Review Questions for the Midterm

CS 426 - Introduction to Computational Biology - Fall 2003

Some of the following questions are from http://www.roselab.jhu.edu/~przytyck/Exam2001.doc and from http://www.cs.princeton.edu/courses/archive/fall00/cs597c/ps1.htm.

  1. Fill in the cost-table below assuming gap penalty = -2, match = +1, mismatch = -1. Fill in the other table to show the path-costs determined during the dynamic programming.  Write down the optimal alignment and show the path in the matrix that corresponds to this alignment. If there is more than one alignment with the maximum score write all these alignments.

    cost A G C G
    A        
    A        
    A        
    C        
    G        

    DP   A G C G
               
    A          
    A          
    A          
    C          
    G          

  2. What is an amino-acid substitution matrix? What is the difference between PAM1 and PAM250?
     
  3. Given is a set of multiple aligned sequences. Compute the sequence profile for this set.
    ATAATAC
    ATAATAG
    ATAATTC
    ATATTAC
    ATAATAA
      1 2 3 4 5 6 7
    A              
    C              
    T              
    G              

     

  4. Assume scoring s(a,b) such that
    s(a,b) =        2 if a=b
    0 if a and b are different and are not gaps
    -1 if one of a or b is a gap
    0 if both a and b are gaps

    Compute the SP (Sum of Pairs) score for the following multiple alignment:
    AATT-A
    AA-TAA
    AC-TAA
    .
     

  5. Multiple Alignments:
    For this problem, use the sum-of-pairs metric and follow the "once a
    gap, always a gap" rule.

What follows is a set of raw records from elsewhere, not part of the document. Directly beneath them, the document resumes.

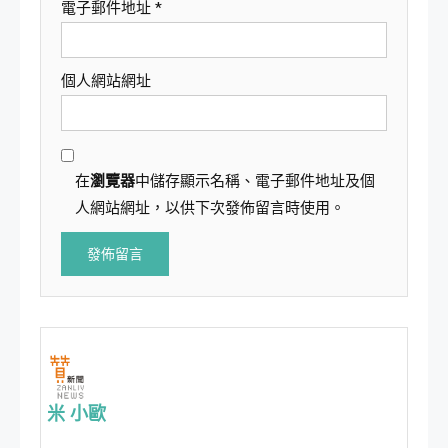
電子郵件地址
*
個人網站網址
在
瀏覽器
中儲存顯示名稱、電子郵件地址及個
人網站網址，以供下次發佈留言時使用。
米 小歐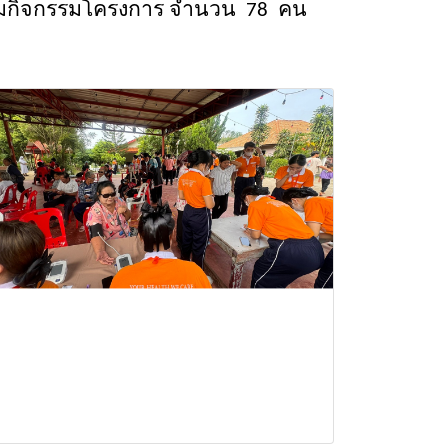
ร่วมกิจกรรมโครงการ จำนวน
78
คน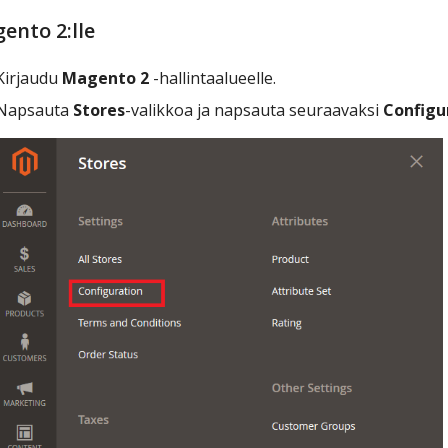
ento 2:lle
Kirjaudu
Magento 2
-hallintaalueelle.
Napsauta
Stores
-valikkoa ja napsauta seuraavaksi
Configu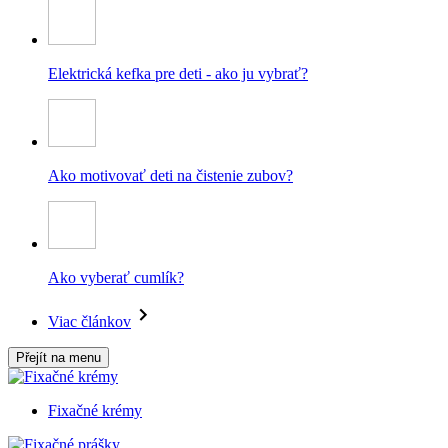
Elektrická kefka pre deti - ako ju vybrať?
Ako motivovať deti na čistenie zubov?
Ako vyberať cumlík?
Viac článkov
Přejít na menu
Fixačné krémy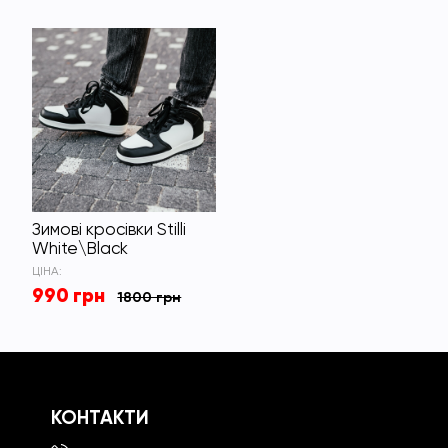
Зимові кросівки Stilli
White\Black
ЦІНА:
990 грн
1800 грн
КОНТАКТИ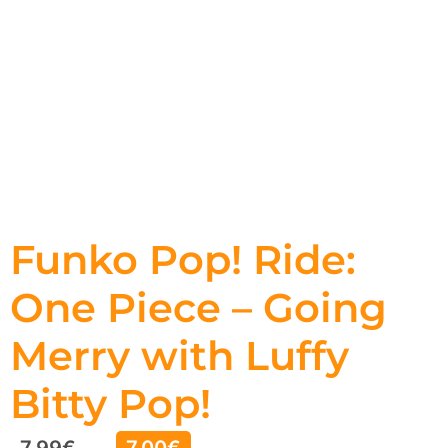
Funko Pop! Ride:
One Piece – Going
Merry with Luffy
Bitty Pop!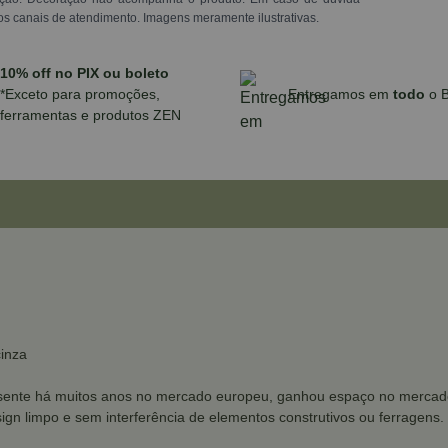
os canais de atendimento. Imagens meramente ilustrativas.
10% off no PIX ou boleto
*Exceto para promoções,
Entregamos em
todo
o B
ferramentas e produtos ZEN
cinza
presente há muitos anos no mercado europeu, ganhou espaço no mercado
sign limpo e sem interferência de elementos construtivos ou ferragens.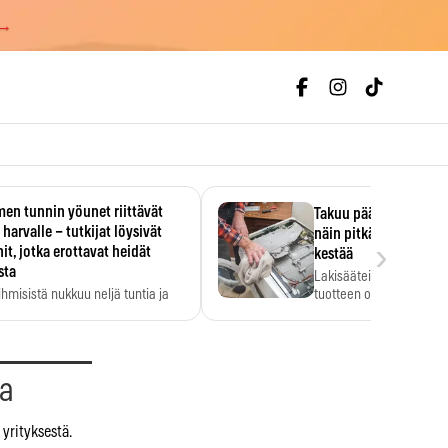
 →
en tunnin yöunet riittävät
Takuu päättyi, myyjän
 harvalle – tutkijat löysivät
näin pitkään kodinko
›
it, jotka erottavat heidät
kestää
sta
Lakisääteinen virhevast
ihmisistä nukkuu neljä tuntia ja
tuotteen oletetun kestoi
ilti…
aa
yrityksestä.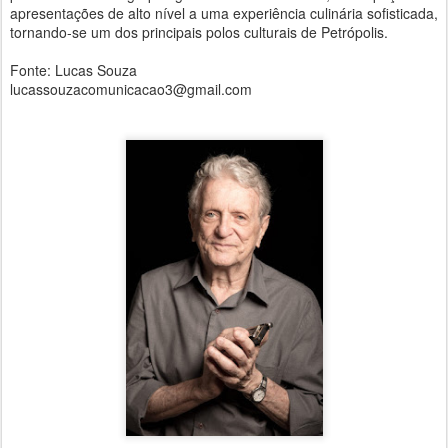
apresentações de alto nível a uma experiência culinária sofisticada,
tornando-se um dos principais polos culturais de Petrópolis.
Fonte: Lucas Souza
lucassouzacomunicacao3@gmail.com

Consider the following three sequences.

    (1) ACGTC
    (2) TCCT
    (3) ACGTCCT
     

    1. Compute all three optimal pairwise alignments assuming a cost of 2 for each deletion and 3 for each substitution. Give the cost of each alignment.
    2. Compute a progressive multiple alignment starting with the pairwise alignment (1,3). Now use the pairwise alignment (2,3) to merge sequence 2 into the multiple alignment. Show the resulting alignment and give its cost.
    3. Repeat problem 2, but this time use the pairwise alignment (1,2) to merge sequence 2 into the multiple alignment. Show the resulting alignment and give its cost. Are the two alignments the same? Which has a lower cost?
    4. What is the optimal multiple alignment?
    5. Suppose you charge a cost of 1 for each deletion and 1 for each substitution. What is the optimal alignment? Is it unique?
       
  6. Consider threading algorithm as applied to RNA (rather than proteins that we discussed in class). It turns out that Z scores computed for RNA are usually much higher than Z scores computed for proteins. Can you explain?
     
  7. Consider a refinement to HP model: An H amino acid with a missing neighbor (it is on the surface) is penalized by +1 (H-H remains –1 , and H-P/P-P remain 0). For the following polymer below suggest an optimal HP sequence without a constraint on sequence composition.